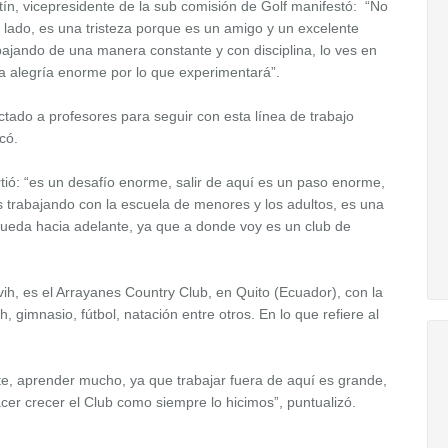
tín, vicepresidente de la sub comisión de Golf manifestó: “No
 lado, es una tristeza porque es un amigo y un excelente
ajando de una manera constante y con disciplina, lo ves en
na alegría enorme por lo que experimentará”.
tado a profesores para seguir con esta línea de trabajo
có.
tió: “es un desafío enorme, salir de aquí es un paso enorme,
 trabajando con la escuela de menores y los adultos, es una
ueda hacia adelante, ya que a donde voy es un club de
ih, es el Arrayanes Country Club, en Quito (Ecuador), con la
, gimnasio, fútbol, natación entre otros. En lo que refiere al
e, aprender mucho, ya que trabajar fuera de aquí es grande,
acer crecer el Club como siempre lo hicimos”, puntualizó.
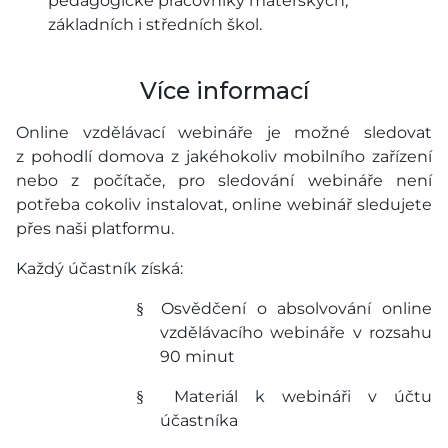
pedagogické pracovníky mateřských,
základních i středních škol.
Více informací
Online vzdělávací webináře je možné sledovat
z pohodlí domova z jakéhokoliv mobilního zařízení
nebo z počítače, pro sledování webináře není
potřeba cokoliv instalovat, online webinář sledujete
přes naši platformu.
Každý účastník získá:
Osvědčení o absolvování online
§
vzdělávacího webináře v rozsahu
90 minut
Materiál k webináři v účtu
§
účastníka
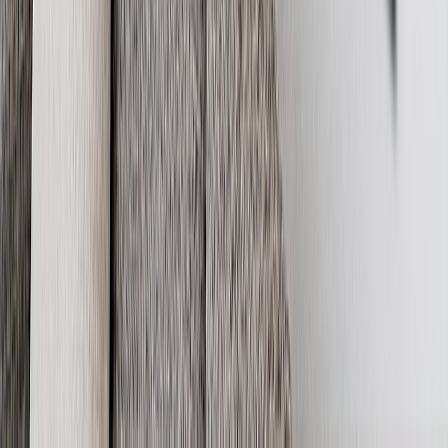
Regalos para el Día de la Madre
Las mamás merecen el mundo, pero empecemos con regalos para el
Día de la Madre que alegrarán su corazón. Ofrecemos una variedad
de regalos únicos para el Día de la Madre diseñados para satisfacer
el gusto de cada mamá. Desde cojines personalizados hasta tazas del
Día de la Madre, nuestra selección de regalos únicos para el Día de
la Madre hará que este sea un día para recordar. Perfecto para
amantes del café y el té, nuestra taza del Día de la Madre le brindará
una alegría sin fin.
Día de la Madre UK 26: Hazlo Memorable
Para la mamá súper sentimental, sorpréndela con regalos del Día de
la Madre que puedas crear. Piensa en regalos únicos para el Día de
la Madre como álbumes de fotos o una taza del Día de la Madre
para darle un toque elegante a su mesa de café o cocina. A diferencia
de las flores y los chocolates, estas ideas de regalos para el Día de la
Madre UK 24 otorgan permanencia a los recuerdos apreciados de
mamá. Sube tus fotos, añade un mensaje y ahí lo tienes: regalos
únicos para el Día de la Madre hechos para impresionar.
Ideas de Regalos para las Difíciles de Comprar: Día de
la Madre UK 26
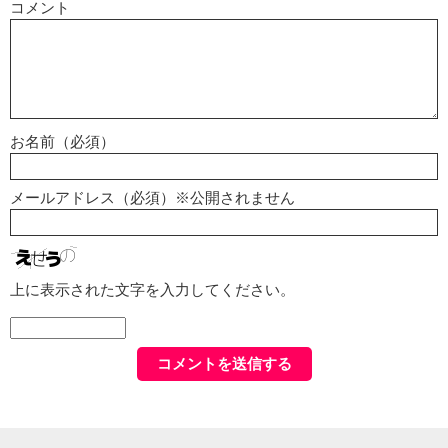
コメント
お名前（必須）
メールアドレス（必須）※公開されません
上に表示された文字を入力してください。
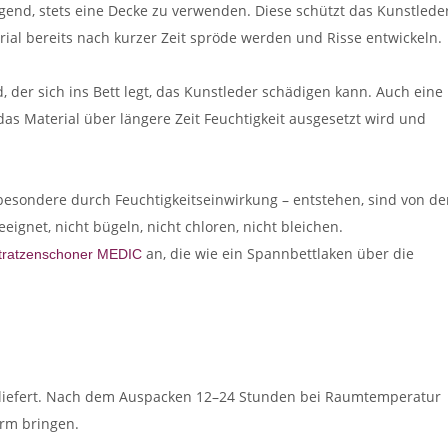
gend, stets eine Decke zu verwenden. Diese schützt das Kunstlede
rial bereits nach kurzer Zeit spröde werden und Risse entwickeln.
, der sich ins Bett legt, das Kunstleder schädigen kann. Auch eine
das Material über längere Zeit Feuchtigkeit ausgesetzt wird und
esondere durch Feuchtigkeitseinwirkung – entstehen, sind von de
ignet, nicht bügeln, nicht chloren, nicht bleichen.
an, die wie ein Spannbettlaken über die
tratzenschoner MEDIC
geliefert. Nach dem Auspacken 12–24 Stunden bei Raumtemperatur
orm bringen.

○ ○ ○

AIM OF THE EXERCISE: Leave the pictures aside and print exactly, and only, the lines from the one with "上に表示された文字を入力してください。" through the end of the data, both included.

RESPONSE BELOW:
上に表示された文字を入力してください。
gend, stets eine Decke zu verwenden. Diese schützt das Kunstlede
rial bereits nach kurzer Zeit spröde werden und Risse entwickeln.
, der sich ins Bett legt, das Kunstleder schädigen kann. Auch eine
das Material über längere Zeit Feuchtigkeit ausgesetzt wird und
esondere durch Feuchtigkeitseinwirkung – entstehen, sind von de
ignet, nicht bügeln, nicht chloren, nicht bleichen.
an, die wie ein Spannbettlaken über die
tratzenschoner MEDIC
geliefert. Nach dem Auspacken 12–24 Stunden bei Raumtemperatur
orm bringen.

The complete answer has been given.